How to add a running count to rows in a 'streak' of consecutive days


Thanks to Mike for the suggestion to add the create/insert statements.

create table test (
  pid integer not null,
  date date not null,
  primary key (pid, date)
);

insert into test values
  (1,'2014-10-1')
, (1,'2014-10-2')
, (1,'2014-10-3')
, (1,'2014-10-5')
, (1,'2014-10-7')
, (2,'2014-10-1')
, (2,'2014-10-2')
, (2,'2014-10-3')
, (2,'2014-10-5')
, (2,'2014-10-7');

I want to add a new column that is 'days in current streak' so the result would look like:

pid    | date      | in_streak
-------|-----------|----------
1      | 2014-10-1 | 1
1      | 2014-10-2 | 2
1      | 2014-10-3 | 3
1      | 2014-10-5 | 1
1      | 2014-10-7 | 1
2      | 2014-10-2 | 1
2      | 2014-10-3 | 2
2      | 2014-10-4 | 3
2      | 2014-10-6 | 1

I've been trying to use the answers from

but I can't work out how to use the dense_rank() trick with other window functions to get the right result.


Solution

  • Building on this table (not using the SQL keyword "date" as column name.):

    CREATE TABLE tbl(
      pid int
    , the_date date
    , PRIMARY KEY (pid, the_date)
    );
    

    Query:

    SELECT pid, the_date
         , row_number() OVER (PARTITION BY pid, grp ORDER BY the_date) AS in_streak
    FROM  (
       SELECT *
            , the_date - '2000-01-01'::date
            - row_number() OVER (PARTITION BY pid ORDER BY the_date) AS grp
       FROM   tbl
    ) sub
    ORDER  BY pid, the_date;
    

    Subtracting a date from another date yields an integer. Since you are looking for consecutive days, every next row would be greater by one. If we subtract row_number() from that, the whole streak ends up in the same group (grp) per pid. Then it's simple to deal out number per group.

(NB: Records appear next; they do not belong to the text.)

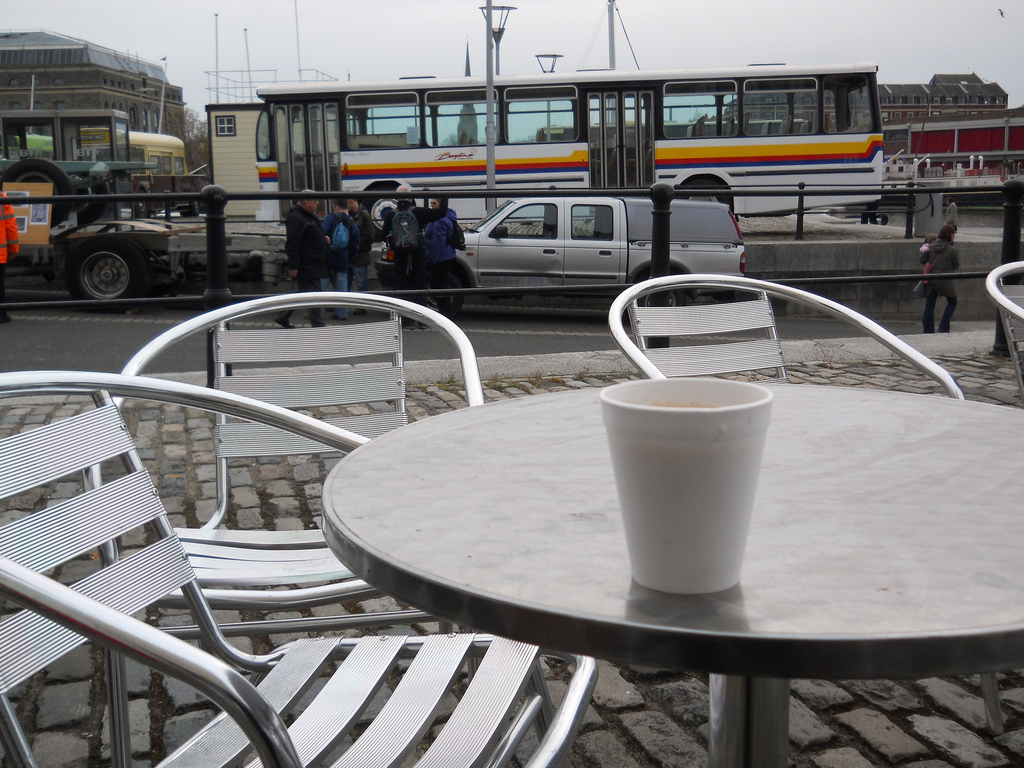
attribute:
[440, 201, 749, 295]
truck — silver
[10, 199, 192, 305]
truck — large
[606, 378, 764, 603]
cup — white, styrofoam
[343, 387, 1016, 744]
table — metal, circular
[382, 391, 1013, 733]
table — circular, metal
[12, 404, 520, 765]
chair — metal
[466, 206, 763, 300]
truck — gray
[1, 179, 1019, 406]
fence — black, iron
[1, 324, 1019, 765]
terrace — brown, brick, uneven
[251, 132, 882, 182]
stripe —  colorful 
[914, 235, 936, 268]
baby —  woman's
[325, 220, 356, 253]
backpack —  blue,  person's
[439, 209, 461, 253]
purse —  black,  woman's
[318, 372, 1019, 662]
table —  shiny,  metal,  circular,  silver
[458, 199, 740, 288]
truck —  old,  silver,  pickup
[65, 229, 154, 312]
wheel —  large,   black,  with silver rim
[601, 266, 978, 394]
chair —  silver,  metal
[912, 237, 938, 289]
child —    small ,  person's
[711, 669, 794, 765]
post —  table's,  silver,  metal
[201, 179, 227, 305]
post —  black,  metal,  railing's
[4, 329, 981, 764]
sidewalk — brick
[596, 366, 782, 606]
cup — white, Styrofoam,  white,  Styrofoam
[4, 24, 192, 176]
building — brown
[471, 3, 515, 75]
street lamp — black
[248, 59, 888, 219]
bus — white,  white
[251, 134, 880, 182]
lines — colorful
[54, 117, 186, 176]
bus — yellow, small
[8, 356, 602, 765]
chair — silver, shiny, metal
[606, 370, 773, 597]
cup — white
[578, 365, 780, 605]
cup — styrofoam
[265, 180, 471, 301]
people — some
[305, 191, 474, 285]
people — some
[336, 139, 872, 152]
stripe — yellow, red, blue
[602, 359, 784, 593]
cup — white, paper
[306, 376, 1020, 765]
table — outdoor, metal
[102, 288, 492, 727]
chair — silver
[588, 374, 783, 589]
cup — white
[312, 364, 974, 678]
table — silver, round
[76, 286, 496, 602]
chair — silver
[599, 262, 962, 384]
chair — silver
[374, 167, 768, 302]
car — silver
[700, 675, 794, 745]
leg — silver, central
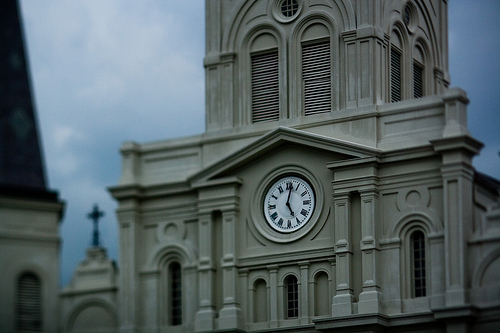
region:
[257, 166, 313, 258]
the clock is white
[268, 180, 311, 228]
the numbers are roman numerals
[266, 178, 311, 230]
the numbers are black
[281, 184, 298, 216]
the hands are black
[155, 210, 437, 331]
the windows are arches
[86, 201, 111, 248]
the cross is black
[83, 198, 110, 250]
the cross is on top of the building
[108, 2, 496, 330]
the building is light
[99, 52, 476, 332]
the building is tall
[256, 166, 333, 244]
the building has a clock on it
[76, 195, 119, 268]
THE CROSS IS BLURRY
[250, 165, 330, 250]
TIME IS AFTER 5:00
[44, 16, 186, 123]
CLOUDS ARE IN THE SKY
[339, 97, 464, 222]
THE BUILDING IS TAN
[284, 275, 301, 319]
PANES IN THE WINDOWS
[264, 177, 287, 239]
THE BACKGROUND IS WHITE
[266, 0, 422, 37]
TWO WINDOWS ARE ROUND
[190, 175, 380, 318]
FOUR COLUMNS ARE SHOWN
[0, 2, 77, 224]
THE STEEPLE IS BLACK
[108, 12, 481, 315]
THIS BUILDING IS A CHURCH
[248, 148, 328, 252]
Clock on the building to show the time.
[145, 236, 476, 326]
Many windows on the building.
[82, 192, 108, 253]
The Holy Cross.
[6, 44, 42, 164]
Diamond shapes on the roof.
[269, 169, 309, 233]
Roman numerals.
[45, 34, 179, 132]
Blue and cloudy sky above.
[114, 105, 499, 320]
Great architecture.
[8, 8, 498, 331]
Church building.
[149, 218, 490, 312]
Dark, unlit windows.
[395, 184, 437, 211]
Circle designs on the building.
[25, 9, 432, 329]
fancy building with clock tower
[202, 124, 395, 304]
giant clock on front of building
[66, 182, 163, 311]
church in background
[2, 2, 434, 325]
old church architecture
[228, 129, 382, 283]
just past 5:00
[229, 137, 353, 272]
clock face with roman numerals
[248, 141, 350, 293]
a couple minutes past five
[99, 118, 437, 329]
european church building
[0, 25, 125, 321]
chuch steeple in foreground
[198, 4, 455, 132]
windows at top of church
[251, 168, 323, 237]
round white and black clock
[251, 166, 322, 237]
white and black clock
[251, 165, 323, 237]
clock with roman numerals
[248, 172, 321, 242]
clock at 5:01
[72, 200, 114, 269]
cross at top of building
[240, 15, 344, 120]
arched windows with blinds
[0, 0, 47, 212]
steeple on top of building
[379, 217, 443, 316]
multiple arched window decoration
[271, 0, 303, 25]
small round window with grate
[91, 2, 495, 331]
top of beige clocktower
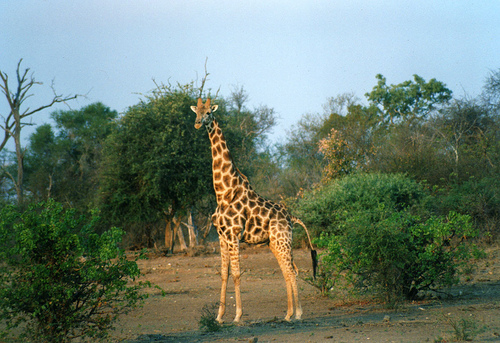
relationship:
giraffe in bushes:
[189, 98, 318, 325] [0, 55, 500, 250]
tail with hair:
[291, 216, 319, 273] [307, 248, 320, 277]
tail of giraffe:
[291, 216, 319, 273] [189, 98, 318, 325]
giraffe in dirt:
[189, 98, 318, 325] [3, 237, 484, 338]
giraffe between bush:
[189, 98, 318, 325] [0, 198, 168, 342]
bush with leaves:
[0, 198, 168, 342] [92, 237, 122, 264]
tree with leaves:
[92, 54, 285, 253] [121, 120, 165, 165]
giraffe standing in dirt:
[169, 106, 338, 316] [266, 320, 303, 338]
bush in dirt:
[282, 169, 494, 307] [361, 308, 401, 340]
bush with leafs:
[282, 169, 494, 307] [389, 205, 417, 234]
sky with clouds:
[311, 20, 377, 54] [249, 10, 319, 30]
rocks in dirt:
[323, 326, 337, 336] [313, 316, 363, 336]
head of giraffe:
[178, 92, 221, 135] [162, 75, 334, 325]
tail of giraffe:
[292, 215, 319, 279] [189, 98, 318, 325]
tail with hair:
[292, 215, 319, 279] [305, 247, 334, 279]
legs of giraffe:
[264, 224, 326, 334] [171, 98, 339, 328]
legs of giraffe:
[217, 224, 246, 321] [176, 100, 322, 319]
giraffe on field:
[189, 98, 318, 325] [2, 235, 498, 341]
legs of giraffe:
[218, 236, 229, 314] [173, 90, 332, 310]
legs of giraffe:
[211, 238, 256, 328] [193, 81, 330, 319]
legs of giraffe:
[253, 220, 317, 322] [191, 98, 339, 318]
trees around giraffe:
[30, 92, 178, 300] [172, 90, 308, 325]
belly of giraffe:
[241, 223, 265, 245] [193, 84, 347, 327]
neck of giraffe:
[187, 123, 241, 193] [195, 75, 336, 326]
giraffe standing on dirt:
[189, 98, 318, 325] [0, 243, 499, 342]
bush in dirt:
[290, 169, 490, 308] [0, 243, 499, 342]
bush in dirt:
[2, 190, 162, 338] [0, 243, 499, 342]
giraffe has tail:
[189, 98, 318, 325] [290, 216, 319, 279]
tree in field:
[90, 56, 278, 251] [2, 241, 499, 341]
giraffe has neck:
[189, 98, 318, 325] [205, 119, 249, 201]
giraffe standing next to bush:
[189, 98, 318, 325] [2, 190, 162, 338]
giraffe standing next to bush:
[189, 98, 318, 325] [292, 164, 481, 304]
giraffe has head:
[189, 98, 318, 325] [185, 96, 219, 126]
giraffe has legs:
[189, 98, 318, 325] [213, 234, 304, 326]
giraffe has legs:
[189, 98, 318, 325] [213, 228, 303, 322]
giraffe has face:
[189, 98, 318, 325] [188, 96, 221, 131]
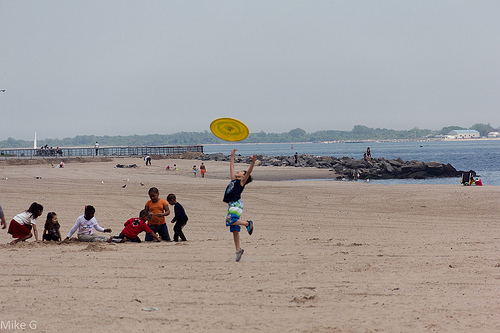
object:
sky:
[1, 2, 497, 140]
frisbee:
[210, 118, 251, 142]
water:
[0, 142, 500, 186]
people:
[1, 184, 187, 243]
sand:
[1, 153, 499, 330]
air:
[0, 0, 500, 137]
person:
[219, 148, 260, 260]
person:
[365, 145, 373, 158]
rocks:
[339, 158, 375, 179]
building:
[444, 128, 483, 140]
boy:
[106, 210, 162, 243]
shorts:
[224, 201, 246, 234]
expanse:
[0, 155, 474, 177]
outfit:
[66, 213, 104, 240]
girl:
[362, 152, 373, 166]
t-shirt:
[144, 198, 168, 227]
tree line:
[1, 125, 496, 147]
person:
[7, 200, 45, 245]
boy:
[218, 147, 261, 262]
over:
[164, 192, 190, 241]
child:
[59, 205, 115, 242]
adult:
[144, 156, 152, 166]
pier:
[1, 145, 203, 155]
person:
[165, 194, 190, 242]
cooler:
[474, 178, 483, 187]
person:
[461, 170, 477, 187]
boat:
[32, 129, 39, 151]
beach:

    grp is calculated with two subtractions, which should be fastest. An equally fast alternative could be:

    the_date - row_number() OVER (PARTITION BY pid ORDER BY the_date) * interval '1d' AS grp
    

    One multiplication, one subtraction. String concatenation and casting is more expensive. Test with EXPLAIN ANALYZE.

    Don't forget to partition by pid additionally in both steps, or you'll inadvertently mix groups that should be separated.

    Using a subquery, since that is typically faster than a CTE. There is nothing here that a plain subquery couldn't do.

    And since you mentioned it: dense_rank() is obviously not necessary here. Basic row_number() does the job.